Кочегар, который приходил на занятия безупречно вымытый, выбри­тый, подтянутый, демобилизованный красноармеец, вдумчивый, серьез­ный человек...
Со временем рабфаки помолодели. Появились дневные отделения, куда шла молодежь школьного возраста для ускорения подготовки к вузам. Эта публика считалась перспективнее, но дисциплина была уже не та. Препо­давательский состав сложился очень сильным. Многие потом работали в вузах. Мне с ними было интересно.
Наш рабфак считался опорным в области, мы устраивали слеты, конфе­ренции, выставки, давали показательные уроки. Директор был славным, сердечным человеком по фамилии Вишневский. Как я позже узнала, во время войны его оставили в Ростове для подпольной работы. Он был схва­чен немцами и замучен в гестапо.
Кажется, в 1935 году прошла чистка партийного состава. Эти чистки проходили всюду. Любопытно, что в них принимали участие и беспартий­ные. Наши партийцы ходили бледные, волновались, пили воду. На собра­нии они поднимались с мест, рассказывали свои биографии, отвечали на вопросы.
Рабфак наш, долгое время занимавшийся в здании физмата РГУ, когда стал дневным, перешел в Нахичеван, в здание на углу Двадцать пятой ли­нии. Много времени отнимала дорога, не считая самой работы. Конечно, мало времени я могла тогда уделять дому. А жилось нам очень нелегко.
В 1932 году родился Левушка. Когда я его кормила, я все время была голодна. Нас прикрепили к столовой, где мы получали четыре порции супа и три порции второго — большей частью плов из шрапнели с сухофрукта­ми, иногда рагу, одни косточки.
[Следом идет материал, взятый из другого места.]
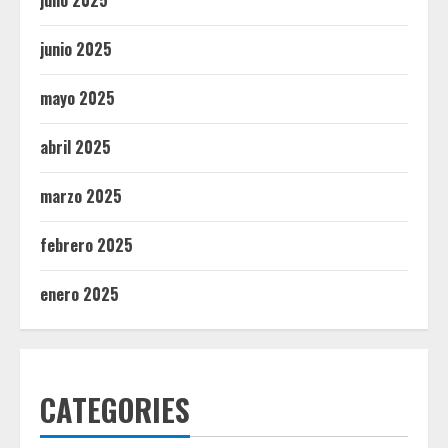
julio 2025
junio 2025
mayo 2025
abril 2025
marzo 2025
febrero 2025
enero 2025
CATEGORIES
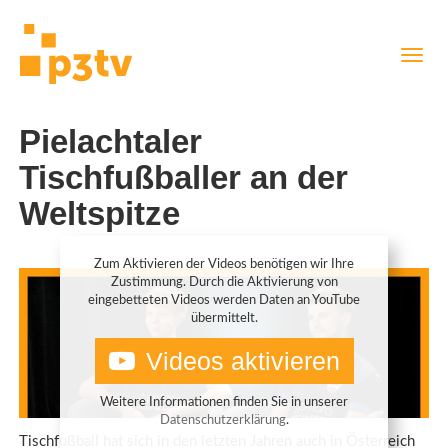
Direkt
Navig
zum
aktiv
Inhalt
Pielachtaler
Tischfußballer an der
Weltspitze
Zum Aktivieren der Videos benötigen wir Ihre
Zustimmung. Durch die Aktivierung von
eingebetteten Videos werden Daten an YouTube
übermittelt.
Videos aktivieren
Weitere Informationen finden Sie in unserer
Datenschutzerklärung
.
Tischfußball hat sich in den letzten Jahren auch in Österreich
Миша работал, как вол, совмещая занятия, где только мог. Я и не упо­мянула, что еще с 1928 года, до переезда в Ростов, он работал в Новочер­касске, в институте сельского хозяйства, и ездил туда два раза в неделю. И одновременно еще в двух техникумах — мукомольном и угольном... А перед этим перенес воспаление легких и продолжал температурить. Поездки да­вались ему нелегко, так как питаться там было трудно. Я давала ему с собой бутылочку сливок и по совету врача бутылочку портвейна. Ведь у него были зачатки туберкулеза. С 1930 года он устроился в Ростовский пединститут, а с 1931 года и уже до конца дней своих в Ростовский университет.
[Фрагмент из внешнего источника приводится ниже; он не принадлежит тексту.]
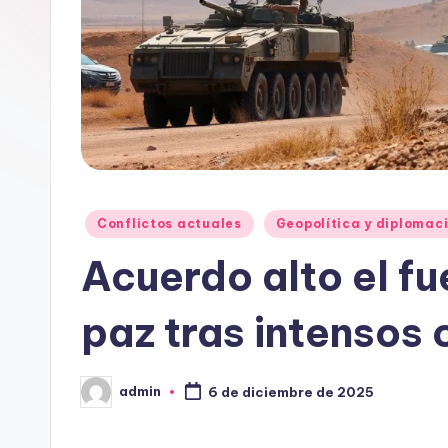
Publicado
Conflictos actuales
Geopolítica y diplomac
en
Acuerdo alto el fu
paz tras intensos
admin
6 de diciembre de 2025
Publicado
por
И все эти труднейшие годы он не прекращал научной работы. А ведь здоровьем никогда похвалиться не мог. С молодости страдал от геморроя, от пиореи потерял все зубы, всю жизнь мучился ишиасом, который време­нами обострялся, почти лишая его возможности двигаться. Несколько раз он ездил лечиться грязями и ваннами на Кавказ, в Горячий Ключ. А в пятидесятые годы несколько лет терзала экзема на ногах, которая доводила его до отчаяния, и от которой он с трудом излечился. И все-таки, подвело его сердце. Один инфаркт, второй... Скончался он в 1977 году, 75 лет. И до последнего дня не переставал работать. В день смерти он еще провел свой семинар, на который по четвергам собирались работники разных вузов. Вернулся домой. Через час его уже не было в живых. Судьба была благо­склонна к нему. Ни одного пятна в его биографии. Дети могут гордиться своим отцом.
Бедные мои детки, как мало я могла уделить им внимания. Часто лишь к вечеру я возвращалась домой. Вернусь, а они сразу бросаются ко мне. Какие они оба хорошие! А Левушка — просто ангельски красив, глаз не оторвать. Золотые локоны, черные глаза, очаровательное личико. Трудно­вато сложился наш быт в эту пору.
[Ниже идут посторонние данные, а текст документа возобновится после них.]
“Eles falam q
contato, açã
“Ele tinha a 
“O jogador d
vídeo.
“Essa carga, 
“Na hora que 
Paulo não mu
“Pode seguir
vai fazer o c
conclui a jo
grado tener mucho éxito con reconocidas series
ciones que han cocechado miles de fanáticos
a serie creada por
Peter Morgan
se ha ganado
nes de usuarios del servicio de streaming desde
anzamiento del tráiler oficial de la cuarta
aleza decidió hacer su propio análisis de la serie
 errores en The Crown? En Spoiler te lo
Левушка вырос на руках у Ольги Михайловны. Она его обожала. А вот Юрика почему-то невзлюбила. Или просто относилась к нему, как к чужо­му. А ведь он был такой ласковый, безобидный. Случалось, братья ссори­лись, бывало и подерутся.
...Но в общем были дружны и великодушны. Конечно, Ольге Михай­ловне нелегко с ними и с хозяйством. Я пыталась принанять ей помощни­цу, но она всякую новую женщину встречала враждебно. Приедешь домой, жалуется: «Твой прислуг то делал, твой прислуг...» (Она выросла на хуторе, так и не научилась говорить как следует по-русски). Хватается сама мыть полы, а бедная девка стоит, растерянная. Самовластная была старуха.
Мало чем я могла в то время побаловать деток. Купишь по яблоку, по конфете. А тут торгсины появились. Основная цель — выудить у населения остатки ценностей. Можно было и приобретать торгсиновские чеки. Туда я снесла обручальное кольцо, чтобы купить одеяльце Левушке. А Миша свое потерял, забыл на умывальнике.
Чего только не было в торгсине! Вволю можно было налюбоваться рос­кошными витринами, где блистали соболя и чернобурки, свисали с крю­ков огромные балыки и окорока. А россыпи нарядных конфет, пирамиды шоколадных плиток! «Мама, купи!» — «Детка, они не настоящие, они из дерева, игрушечные!» А потом грянула беда — скарлатина.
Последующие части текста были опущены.